By confessing our sins, we bury them in Baptism, we drown them in the flood that flowed from Jesus’ side. This is what St. Paul means when he says, “Reckon yourselves dead to sin.” Confess your sin. Disown it. Throw it away. Nail it to Jesus’ cross. Bury it in Jesus’ grave. In confession, we are setting Baptism to work for us, unleashing the power of Jesus’ death and resurrection in our lives. We cannot conquer sin. Christ alone conquers sin for us. He does it through the daily application of Baptism. This is what the apostle Paul means when he says, “Sin will have no dominion over you.” Once sin had dominion over you, causing you to fear God’s wrath, bringing shame and guilt and doubt and death. Now Christ has claimed dominion over you. He covers you with His blood, frees you with His forgiveness, lords His death and resurrection over you.

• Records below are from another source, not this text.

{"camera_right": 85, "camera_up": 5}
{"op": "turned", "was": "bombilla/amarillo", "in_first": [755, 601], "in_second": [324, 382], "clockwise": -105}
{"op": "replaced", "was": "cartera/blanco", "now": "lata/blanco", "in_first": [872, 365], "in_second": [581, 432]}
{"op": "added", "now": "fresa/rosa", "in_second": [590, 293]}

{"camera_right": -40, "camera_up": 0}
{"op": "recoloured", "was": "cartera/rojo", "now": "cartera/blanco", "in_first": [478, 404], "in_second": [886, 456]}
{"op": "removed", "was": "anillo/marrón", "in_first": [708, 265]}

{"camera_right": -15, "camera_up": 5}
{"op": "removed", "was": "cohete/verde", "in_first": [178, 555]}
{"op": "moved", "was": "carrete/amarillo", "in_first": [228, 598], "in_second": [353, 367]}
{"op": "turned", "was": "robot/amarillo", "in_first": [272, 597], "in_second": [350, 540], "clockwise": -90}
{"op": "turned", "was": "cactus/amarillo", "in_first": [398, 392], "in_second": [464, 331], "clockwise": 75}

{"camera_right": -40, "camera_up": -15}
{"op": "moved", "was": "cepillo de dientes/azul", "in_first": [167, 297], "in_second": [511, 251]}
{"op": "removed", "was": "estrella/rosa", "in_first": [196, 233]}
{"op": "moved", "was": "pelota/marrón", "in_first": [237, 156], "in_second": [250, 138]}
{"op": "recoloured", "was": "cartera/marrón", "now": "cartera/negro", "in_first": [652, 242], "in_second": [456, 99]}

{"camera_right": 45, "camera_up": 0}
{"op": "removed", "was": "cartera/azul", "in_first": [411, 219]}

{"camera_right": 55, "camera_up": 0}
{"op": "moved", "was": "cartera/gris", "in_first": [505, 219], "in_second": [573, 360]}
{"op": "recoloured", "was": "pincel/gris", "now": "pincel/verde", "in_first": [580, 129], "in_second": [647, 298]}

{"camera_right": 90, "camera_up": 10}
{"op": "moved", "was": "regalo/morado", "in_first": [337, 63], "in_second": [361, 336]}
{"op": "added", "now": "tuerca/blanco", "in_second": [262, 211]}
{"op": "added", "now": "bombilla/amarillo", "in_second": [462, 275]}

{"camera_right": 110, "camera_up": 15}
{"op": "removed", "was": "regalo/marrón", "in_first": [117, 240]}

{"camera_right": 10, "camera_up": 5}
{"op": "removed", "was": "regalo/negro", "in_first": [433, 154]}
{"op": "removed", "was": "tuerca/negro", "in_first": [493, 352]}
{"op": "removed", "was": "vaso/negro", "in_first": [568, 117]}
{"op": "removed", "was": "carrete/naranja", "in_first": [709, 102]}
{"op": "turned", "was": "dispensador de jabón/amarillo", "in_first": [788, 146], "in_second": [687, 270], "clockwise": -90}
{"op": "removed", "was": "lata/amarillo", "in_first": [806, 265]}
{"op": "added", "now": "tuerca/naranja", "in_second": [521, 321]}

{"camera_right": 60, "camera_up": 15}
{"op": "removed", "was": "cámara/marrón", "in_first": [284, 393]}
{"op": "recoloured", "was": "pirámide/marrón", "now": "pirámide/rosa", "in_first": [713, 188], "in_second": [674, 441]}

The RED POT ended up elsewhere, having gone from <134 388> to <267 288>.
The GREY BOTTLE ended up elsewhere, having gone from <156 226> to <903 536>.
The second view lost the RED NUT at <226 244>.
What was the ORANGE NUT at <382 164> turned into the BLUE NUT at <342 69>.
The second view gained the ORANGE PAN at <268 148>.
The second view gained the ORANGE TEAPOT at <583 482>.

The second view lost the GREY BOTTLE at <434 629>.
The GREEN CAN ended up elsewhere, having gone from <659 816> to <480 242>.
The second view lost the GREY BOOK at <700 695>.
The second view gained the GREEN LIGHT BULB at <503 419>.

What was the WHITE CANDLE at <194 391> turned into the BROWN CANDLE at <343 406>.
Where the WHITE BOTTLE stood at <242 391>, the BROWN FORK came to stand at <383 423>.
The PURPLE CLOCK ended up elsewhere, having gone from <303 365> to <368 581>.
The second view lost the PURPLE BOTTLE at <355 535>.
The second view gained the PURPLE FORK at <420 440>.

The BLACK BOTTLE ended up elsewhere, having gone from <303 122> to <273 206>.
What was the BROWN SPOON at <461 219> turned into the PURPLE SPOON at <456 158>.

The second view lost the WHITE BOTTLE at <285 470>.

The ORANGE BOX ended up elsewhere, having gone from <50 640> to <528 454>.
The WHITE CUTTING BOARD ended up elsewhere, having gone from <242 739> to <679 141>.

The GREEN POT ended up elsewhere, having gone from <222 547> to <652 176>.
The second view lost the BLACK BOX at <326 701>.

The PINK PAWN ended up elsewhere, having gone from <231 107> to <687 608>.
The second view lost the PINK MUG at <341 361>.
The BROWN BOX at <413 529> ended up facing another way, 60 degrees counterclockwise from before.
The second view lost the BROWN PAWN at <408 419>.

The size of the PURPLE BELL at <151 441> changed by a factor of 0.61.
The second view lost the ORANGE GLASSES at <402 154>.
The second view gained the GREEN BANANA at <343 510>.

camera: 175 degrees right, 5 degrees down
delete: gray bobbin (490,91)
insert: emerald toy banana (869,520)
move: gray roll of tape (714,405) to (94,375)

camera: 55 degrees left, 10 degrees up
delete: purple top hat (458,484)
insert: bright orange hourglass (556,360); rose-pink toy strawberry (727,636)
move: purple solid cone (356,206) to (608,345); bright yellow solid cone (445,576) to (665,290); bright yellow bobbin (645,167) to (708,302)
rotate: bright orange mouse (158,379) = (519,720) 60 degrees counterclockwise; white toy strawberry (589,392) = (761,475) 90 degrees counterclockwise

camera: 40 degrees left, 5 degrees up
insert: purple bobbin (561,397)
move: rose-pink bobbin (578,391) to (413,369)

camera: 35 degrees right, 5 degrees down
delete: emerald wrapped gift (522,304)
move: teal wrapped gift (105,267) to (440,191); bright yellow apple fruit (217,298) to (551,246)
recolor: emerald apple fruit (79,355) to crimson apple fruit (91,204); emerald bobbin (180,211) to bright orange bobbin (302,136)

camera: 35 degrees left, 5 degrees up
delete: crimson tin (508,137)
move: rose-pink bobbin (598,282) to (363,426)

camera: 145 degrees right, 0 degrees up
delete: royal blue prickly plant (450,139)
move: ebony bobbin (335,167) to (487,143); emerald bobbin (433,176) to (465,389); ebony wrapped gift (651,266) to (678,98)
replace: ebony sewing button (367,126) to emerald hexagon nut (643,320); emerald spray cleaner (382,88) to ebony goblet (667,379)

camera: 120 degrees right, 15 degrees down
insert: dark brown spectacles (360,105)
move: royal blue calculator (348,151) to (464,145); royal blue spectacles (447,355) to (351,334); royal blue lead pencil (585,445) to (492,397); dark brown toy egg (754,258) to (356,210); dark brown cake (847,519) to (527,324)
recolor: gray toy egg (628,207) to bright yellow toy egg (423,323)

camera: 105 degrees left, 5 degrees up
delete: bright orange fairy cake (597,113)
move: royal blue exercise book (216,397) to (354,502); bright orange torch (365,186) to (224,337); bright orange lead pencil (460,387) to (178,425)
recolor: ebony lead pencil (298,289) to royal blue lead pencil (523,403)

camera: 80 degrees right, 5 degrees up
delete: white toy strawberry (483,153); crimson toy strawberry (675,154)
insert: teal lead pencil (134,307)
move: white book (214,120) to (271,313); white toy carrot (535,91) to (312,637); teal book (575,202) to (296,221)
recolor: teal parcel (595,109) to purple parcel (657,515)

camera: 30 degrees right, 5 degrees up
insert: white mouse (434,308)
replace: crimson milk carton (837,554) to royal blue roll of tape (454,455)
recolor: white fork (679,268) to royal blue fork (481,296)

Baptism gives you the permission to come into God’s presence and to confess your sin to Him, expecting Him to forgive you.
Baptism means life – new life in the life of Jesus. We no longer live. We died and were buried. Christ now lives within us. His life is our life. Our life is the resurrected life of Jesus. He is at work in and through us. We are “alive to God in Christ Jesus” it is only “in Christ Jesus” that we are alive to God. Apart from Him, we are dead. But joined to Him by Baptism, we live.
“I am the vine, you are the branches. He who abides in me, and I in him, he it is that bears much fruit, for apart from me you can do nothing.” Branches receive their life from the vine to which they are joined. Sap flows through the vine into the branches, bringing life, leaves, buds, fruit. In Holy Baptism, the sap of the Spirit flows through Christ into us, producing in us the Spirit’s fruit: love, joy, peace, patience, kindness, goodness, faithfulness, humility, self-control. That is the harvest of Baptism.
Baptism is a life-giving water. “…the water that I shall give him will become in him a spring of water welling up to eternal life.” Baptism is our daily spring, our daily refreshment, God’s birthing, healing, cleansing bath that makes us alive in the life of the Lamb who was slain but lives.
Luther was right when he said that there is a lifetime of learning in Holy Baptism. There is also a lifetime of dying and rising in the water with Jesus, every day until the end of our days, and in the end, eternal life. In the name of Jesus. Amen.